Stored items
— START —

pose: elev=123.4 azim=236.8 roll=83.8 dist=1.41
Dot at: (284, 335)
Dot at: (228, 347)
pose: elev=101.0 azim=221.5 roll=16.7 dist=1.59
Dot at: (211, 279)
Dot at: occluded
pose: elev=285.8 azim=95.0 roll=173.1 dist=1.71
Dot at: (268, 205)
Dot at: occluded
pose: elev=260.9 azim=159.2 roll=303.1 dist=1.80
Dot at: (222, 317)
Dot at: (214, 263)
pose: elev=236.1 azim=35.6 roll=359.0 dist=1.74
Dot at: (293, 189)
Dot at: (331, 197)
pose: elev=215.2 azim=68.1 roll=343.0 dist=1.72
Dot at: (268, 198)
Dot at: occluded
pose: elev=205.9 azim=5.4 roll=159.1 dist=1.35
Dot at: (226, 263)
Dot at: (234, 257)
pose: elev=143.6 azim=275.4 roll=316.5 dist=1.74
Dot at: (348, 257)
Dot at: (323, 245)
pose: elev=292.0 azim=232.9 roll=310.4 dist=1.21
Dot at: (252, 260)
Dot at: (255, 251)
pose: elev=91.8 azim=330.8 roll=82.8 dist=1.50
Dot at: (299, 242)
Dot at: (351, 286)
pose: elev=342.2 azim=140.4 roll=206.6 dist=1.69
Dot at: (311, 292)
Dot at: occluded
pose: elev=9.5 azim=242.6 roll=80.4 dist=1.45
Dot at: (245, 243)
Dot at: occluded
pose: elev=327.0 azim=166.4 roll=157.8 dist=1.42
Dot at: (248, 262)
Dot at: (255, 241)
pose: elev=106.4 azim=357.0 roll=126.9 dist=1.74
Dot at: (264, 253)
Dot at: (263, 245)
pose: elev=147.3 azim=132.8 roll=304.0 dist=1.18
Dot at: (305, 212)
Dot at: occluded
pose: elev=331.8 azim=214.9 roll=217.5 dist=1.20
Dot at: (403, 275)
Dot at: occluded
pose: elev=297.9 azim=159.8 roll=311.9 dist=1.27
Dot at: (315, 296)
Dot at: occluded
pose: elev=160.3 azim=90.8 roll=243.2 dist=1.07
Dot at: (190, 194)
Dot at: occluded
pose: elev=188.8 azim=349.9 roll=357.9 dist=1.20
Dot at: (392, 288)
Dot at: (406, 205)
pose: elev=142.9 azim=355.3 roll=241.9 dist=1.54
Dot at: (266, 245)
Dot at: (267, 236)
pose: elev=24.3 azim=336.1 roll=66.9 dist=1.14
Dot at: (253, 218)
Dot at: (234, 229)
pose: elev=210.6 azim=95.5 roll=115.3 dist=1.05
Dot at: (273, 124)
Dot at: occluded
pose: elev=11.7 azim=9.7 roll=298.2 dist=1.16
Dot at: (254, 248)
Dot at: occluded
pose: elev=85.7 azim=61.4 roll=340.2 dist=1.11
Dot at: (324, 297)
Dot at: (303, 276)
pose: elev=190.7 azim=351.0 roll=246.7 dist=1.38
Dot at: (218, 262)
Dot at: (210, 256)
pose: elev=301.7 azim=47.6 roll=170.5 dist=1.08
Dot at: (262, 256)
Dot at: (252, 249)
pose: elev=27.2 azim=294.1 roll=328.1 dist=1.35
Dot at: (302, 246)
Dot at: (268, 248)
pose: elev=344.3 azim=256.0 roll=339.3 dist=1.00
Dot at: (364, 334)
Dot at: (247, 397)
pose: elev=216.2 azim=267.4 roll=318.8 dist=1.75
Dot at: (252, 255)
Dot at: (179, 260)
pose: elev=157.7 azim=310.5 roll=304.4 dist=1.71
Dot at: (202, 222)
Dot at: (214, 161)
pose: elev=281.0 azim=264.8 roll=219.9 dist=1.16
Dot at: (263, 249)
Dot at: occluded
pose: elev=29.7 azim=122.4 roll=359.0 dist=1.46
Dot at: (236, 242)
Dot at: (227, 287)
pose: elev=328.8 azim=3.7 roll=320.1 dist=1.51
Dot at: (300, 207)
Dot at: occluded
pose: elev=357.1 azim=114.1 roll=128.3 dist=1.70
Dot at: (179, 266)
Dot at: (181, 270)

— END —

* Stated task *
Please copy every row above character for character, leaving nothing out and changing nothing.

* Task output *
pose: elev=123.4 azim=236.8 roll=83.8 dist=1.41
Dot at: (284, 335)
Dot at: (228, 347)
pose: elev=101.0 azim=221.5 roll=16.7 dist=1.59
Dot at: (211, 279)
Dot at: occluded
pose: elev=285.8 azim=95.0 roll=173.1 dist=1.71
Dot at: (268, 205)
Dot at: occluded
pose: elev=260.9 azim=159.2 roll=303.1 dist=1.80
Dot at: (222, 317)
Dot at: (214, 263)
pose: elev=236.1 azim=35.6 roll=359.0 dist=1.74
Dot at: (293, 189)
Dot at: (331, 197)
pose: elev=215.2 azim=68.1 roll=343.0 dist=1.72
Dot at: (268, 198)
Dot at: occluded
pose: elev=205.9 azim=5.4 roll=159.1 dist=1.35
Dot at: (226, 263)
Dot at: (234, 257)
pose: elev=143.6 azim=275.4 roll=316.5 dist=1.74
Dot at: (348, 257)
Dot at: (323, 245)
pose: elev=292.0 azim=232.9 roll=310.4 dist=1.21
Dot at: (252, 260)
Dot at: (255, 251)
pose: elev=91.8 azim=330.8 roll=82.8 dist=1.50
Dot at: (299, 242)
Dot at: (351, 286)
pose: elev=342.2 azim=140.4 roll=206.6 dist=1.69
Dot at: (311, 292)
Dot at: occluded
pose: elev=9.5 azim=242.6 roll=80.4 dist=1.45
Dot at: (245, 243)
Dot at: occluded
pose: elev=327.0 azim=166.4 roll=157.8 dist=1.42
Dot at: (248, 262)
Dot at: (255, 241)
pose: elev=106.4 azim=357.0 roll=126.9 dist=1.74
Dot at: (264, 253)
Dot at: (263, 245)
pose: elev=147.3 azim=132.8 roll=304.0 dist=1.18
Dot at: (305, 212)
Dot at: occluded
pose: elev=331.8 azim=214.9 roll=217.5 dist=1.20
Dot at: (403, 275)
Dot at: occluded
pose: elev=297.9 azim=159.8 roll=311.9 dist=1.27
Dot at: (315, 296)
Dot at: occluded
pose: elev=160.3 azim=90.8 roll=243.2 dist=1.07
Dot at: (190, 194)
Dot at: occluded
pose: elev=188.8 azim=349.9 roll=357.9 dist=1.20
Dot at: (392, 288)
Dot at: (406, 205)
pose: elev=142.9 azim=355.3 roll=241.9 dist=1.54
Dot at: (266, 245)
Dot at: (267, 236)
pose: elev=24.3 azim=336.1 roll=66.9 dist=1.14
Dot at: (253, 218)
Dot at: (234, 229)
pose: elev=210.6 azim=95.5 roll=115.3 dist=1.05
Dot at: (273, 124)
Dot at: occluded
pose: elev=11.7 azim=9.7 roll=298.2 dist=1.16
Dot at: (254, 248)
Dot at: occluded
pose: elev=85.7 azim=61.4 roll=340.2 dist=1.11
Dot at: (324, 297)
Dot at: (303, 276)
pose: elev=190.7 azim=351.0 roll=246.7 dist=1.38
Dot at: (218, 262)
Dot at: (210, 256)
pose: elev=301.7 azim=47.6 roll=170.5 dist=1.08
Dot at: (262, 256)
Dot at: (252, 249)
pose: elev=27.2 azim=294.1 roll=328.1 dist=1.35
Dot at: (302, 246)
Dot at: (268, 248)
pose: elev=344.3 azim=256.0 roll=339.3 dist=1.00
Dot at: (364, 334)
Dot at: (247, 397)
pose: elev=216.2 azim=267.4 roll=318.8 dist=1.75
Dot at: (252, 255)
Dot at: (179, 260)
pose: elev=157.7 azim=310.5 roll=304.4 dist=1.71
Dot at: (202, 222)
Dot at: (214, 161)
pose: elev=281.0 azim=264.8 roll=219.9 dist=1.16
Dot at: (263, 249)
Dot at: occluded
pose: elev=29.7 azim=122.4 roll=359.0 dist=1.46
Dot at: (236, 242)
Dot at: (227, 287)
pose: elev=328.8 azim=3.7 roll=320.1 dist=1.51
Dot at: (300, 207)
Dot at: occluded
pose: elev=357.1 azim=114.1 roll=128.3 dist=1.70
Dot at: (179, 266)
Dot at: (181, 270)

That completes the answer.